Don't forget that the economic turmoil of the Great Depression led to huge political turmoil in many countries, which had no small role in WWII.
at this point, if the global political scene went unstable, and we had tensions with China, to whom we have an immense national credit card bill for our various consumer and government spending sprees, we'd be begging our opponents to build us our arms... or at least critical sub-components... and that isn't a pretty thought to contemplate (as an aside, I am a peace-oriented person in general, but not a gun-banner (in fact, a firearms enthusiast)
please note that I mean NO aspersions on ANY race or ethnicity;
I am talking about the power structures in the various locations, and China's government, as much as it has let commerce run free, still seems to keep a pretty tight hold on political power and free speech, in ways that most of us would not be too comfortable living under. Remember Tiannemen?
So, I don't care whether oil is going up or down on a daily, weekly, or monthly basis.
I am just looking forward to getting off the rollercoaster and being able to supply my single largest domestic energy demand from a source that I can harvest myself within virtual spitting distance. I've burned wood for years, but with old tech devices and a day job, it's been a matter of either letting the oil burner run some during the day, or coming home to a house in which I can seee my breath. I am really looking forward to local, self-harvested wood become my main, and hopefully sole, source of domestic heat and DHW.
Kinda like the Y2k crisis hype almost 10 years ago when I openly grinned to have a house so utterly obsolete (gravity fed water from a 180 year old spring, a wood cookstove, and gravity warm air wood furnace) that it was "100% Y2K compliant"
who was it that said that luck is when preparation meets opportunity?

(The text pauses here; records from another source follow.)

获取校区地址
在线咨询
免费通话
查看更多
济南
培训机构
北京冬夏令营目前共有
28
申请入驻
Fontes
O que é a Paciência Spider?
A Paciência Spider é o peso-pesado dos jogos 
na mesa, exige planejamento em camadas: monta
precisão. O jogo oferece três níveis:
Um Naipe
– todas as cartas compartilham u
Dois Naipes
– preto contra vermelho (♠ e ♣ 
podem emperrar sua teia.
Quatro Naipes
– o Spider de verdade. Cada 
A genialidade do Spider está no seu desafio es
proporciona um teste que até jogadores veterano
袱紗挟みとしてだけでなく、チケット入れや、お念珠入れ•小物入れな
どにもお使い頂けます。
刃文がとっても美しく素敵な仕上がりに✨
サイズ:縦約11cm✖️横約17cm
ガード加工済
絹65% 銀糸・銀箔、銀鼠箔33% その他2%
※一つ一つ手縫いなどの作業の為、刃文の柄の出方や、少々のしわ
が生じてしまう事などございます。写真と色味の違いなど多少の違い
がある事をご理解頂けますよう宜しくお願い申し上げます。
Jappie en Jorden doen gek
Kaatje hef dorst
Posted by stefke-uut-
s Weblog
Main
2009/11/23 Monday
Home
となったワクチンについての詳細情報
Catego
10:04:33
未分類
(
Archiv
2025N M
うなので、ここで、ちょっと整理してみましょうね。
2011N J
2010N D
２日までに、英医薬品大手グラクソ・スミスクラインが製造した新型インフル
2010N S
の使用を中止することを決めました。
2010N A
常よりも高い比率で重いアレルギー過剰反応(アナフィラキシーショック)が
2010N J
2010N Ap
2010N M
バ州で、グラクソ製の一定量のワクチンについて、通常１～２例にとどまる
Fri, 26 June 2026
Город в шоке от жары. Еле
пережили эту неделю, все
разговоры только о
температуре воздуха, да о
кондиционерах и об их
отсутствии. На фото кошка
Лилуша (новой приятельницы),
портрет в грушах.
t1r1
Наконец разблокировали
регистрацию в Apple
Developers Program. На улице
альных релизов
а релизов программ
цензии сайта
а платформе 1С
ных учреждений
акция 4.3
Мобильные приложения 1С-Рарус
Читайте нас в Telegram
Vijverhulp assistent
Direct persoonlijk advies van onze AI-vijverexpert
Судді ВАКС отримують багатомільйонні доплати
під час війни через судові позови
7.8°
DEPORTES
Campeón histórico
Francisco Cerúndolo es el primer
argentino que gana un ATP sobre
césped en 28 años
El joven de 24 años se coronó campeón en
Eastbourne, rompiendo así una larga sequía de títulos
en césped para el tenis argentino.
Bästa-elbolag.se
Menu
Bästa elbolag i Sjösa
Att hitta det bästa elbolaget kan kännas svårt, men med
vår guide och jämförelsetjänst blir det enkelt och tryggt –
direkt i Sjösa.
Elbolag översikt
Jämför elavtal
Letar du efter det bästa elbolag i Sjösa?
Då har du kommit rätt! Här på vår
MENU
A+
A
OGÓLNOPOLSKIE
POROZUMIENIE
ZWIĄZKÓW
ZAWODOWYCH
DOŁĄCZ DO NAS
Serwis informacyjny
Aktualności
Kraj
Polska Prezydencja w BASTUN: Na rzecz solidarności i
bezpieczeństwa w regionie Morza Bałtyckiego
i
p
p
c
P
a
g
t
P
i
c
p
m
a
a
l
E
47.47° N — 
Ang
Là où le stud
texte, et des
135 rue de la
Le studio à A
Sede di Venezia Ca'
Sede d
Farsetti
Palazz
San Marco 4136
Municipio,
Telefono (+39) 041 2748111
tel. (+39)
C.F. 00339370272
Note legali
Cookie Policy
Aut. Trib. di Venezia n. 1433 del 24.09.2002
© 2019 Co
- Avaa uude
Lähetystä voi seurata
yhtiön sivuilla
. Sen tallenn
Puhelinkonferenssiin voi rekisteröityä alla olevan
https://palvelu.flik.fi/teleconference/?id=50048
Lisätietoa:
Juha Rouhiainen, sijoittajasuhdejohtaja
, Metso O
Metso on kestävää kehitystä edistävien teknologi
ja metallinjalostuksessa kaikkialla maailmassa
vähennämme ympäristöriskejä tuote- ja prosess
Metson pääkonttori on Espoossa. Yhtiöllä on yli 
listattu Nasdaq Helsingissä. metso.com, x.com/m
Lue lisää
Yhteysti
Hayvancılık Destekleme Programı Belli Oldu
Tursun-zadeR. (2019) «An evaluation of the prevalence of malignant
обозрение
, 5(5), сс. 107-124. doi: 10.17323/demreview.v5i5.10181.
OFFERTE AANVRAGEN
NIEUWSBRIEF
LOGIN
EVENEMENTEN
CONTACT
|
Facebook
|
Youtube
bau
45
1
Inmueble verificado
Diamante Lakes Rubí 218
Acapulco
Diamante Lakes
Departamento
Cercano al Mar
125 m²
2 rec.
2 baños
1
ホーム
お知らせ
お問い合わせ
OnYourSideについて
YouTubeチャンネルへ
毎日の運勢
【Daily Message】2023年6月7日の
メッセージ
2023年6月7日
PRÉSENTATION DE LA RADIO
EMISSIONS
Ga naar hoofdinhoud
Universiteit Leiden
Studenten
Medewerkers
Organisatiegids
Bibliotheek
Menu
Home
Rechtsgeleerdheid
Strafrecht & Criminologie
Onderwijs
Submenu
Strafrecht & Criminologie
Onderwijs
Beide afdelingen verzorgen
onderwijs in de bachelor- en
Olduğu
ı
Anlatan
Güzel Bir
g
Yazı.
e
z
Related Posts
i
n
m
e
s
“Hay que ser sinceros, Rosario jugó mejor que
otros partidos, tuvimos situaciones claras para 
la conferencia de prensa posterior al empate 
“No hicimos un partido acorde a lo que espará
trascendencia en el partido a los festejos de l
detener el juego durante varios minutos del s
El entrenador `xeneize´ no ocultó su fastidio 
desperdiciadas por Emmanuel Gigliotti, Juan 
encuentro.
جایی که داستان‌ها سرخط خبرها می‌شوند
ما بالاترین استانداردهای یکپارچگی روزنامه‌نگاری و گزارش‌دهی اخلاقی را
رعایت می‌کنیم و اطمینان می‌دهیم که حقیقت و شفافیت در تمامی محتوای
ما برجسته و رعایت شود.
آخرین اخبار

I think it was a revered ancient figure from China
I am not trying to sound extremist- just trying to make the point that it does not take a rocket scientist to figure that, regardless of daily and monthly cost trends- which will always vary- if there is any way any of us can become less depdendent upon distant and unpredictable sources of things that we need for daily living, we're not too likely to regret it in the long run.